不壊の槍は折られましたが、何か?

ミステリ書評家のブログのはずだが……。

ボーン・コレクター/J・ディーヴァー

ボーン・コレクター〈上〉 (文春文庫)

ボーン・コレクター〈上〉 (文春文庫)

ボーン・コレクター〈下〉 (文春文庫)

ボーン・コレクター〈下〉 (文春文庫)

 もはや現代を代表するミステリ作家である、J・ディーヴァー。その代表作である。

 この作家では『悪魔の涙』『青い虚空』をこれまで読んできたわけだが、この『ボーン・コレクター』に至り、遂に十全に楽しめた。

 ディーヴァーは真面目な作家である。
 四肢麻痺の天才鑑識捜査官、モデル出身の美人巡査、そしていい奴揃いの捜査班、という設定は、いかにもハリウッド意識しましたなあなた、という感じである。作者が真面目に書いているとはとても思えず、読者の方も予め気を抜いてしまう。つまり、普通ならこの手の話は、一定のスリルが担保されれば後はどうでもいいはずだ。しかしディーヴァーは違う。彼はまったく手を抜かない(抜けない)。このような薄手の物語に、綿密な取材に基づく過剰な情報を盛り込んでしまう。一方で人間ドラマそのものは情報に見合った深化は遂げておらず、上質のエンタメの域に留ており、与えられる情報量と文学(恥)としての密度の間には奇妙な乖離が生じる結果となった。この乖離が、過去の私を遠ざけ、そして今の私(正確に言うと日曜の)を楽しませもしたのであろう。今回に限らず、こういう「なんか変」ってのがないと、本当にいい作家とは言えないと思う。そして「なんか変」ということに気付くのに、私は時間がかかるのだ。

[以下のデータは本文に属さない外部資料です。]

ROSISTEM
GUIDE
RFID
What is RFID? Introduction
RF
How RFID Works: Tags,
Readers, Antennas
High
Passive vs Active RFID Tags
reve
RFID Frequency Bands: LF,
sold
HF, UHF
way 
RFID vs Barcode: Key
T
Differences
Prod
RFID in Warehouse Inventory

 とは言いつつ、話の構造自体はこれまで読んできた作品とまったく同じ。ワンパターンと断言する人も多分いる。というわけで、恐らくディーヴァーは、たまに読むからいい作家なのだろう。何気に執筆ペース速くないし、まあ半年一冊ベースで読んでいたら、いつか新作に追いつくでしょう。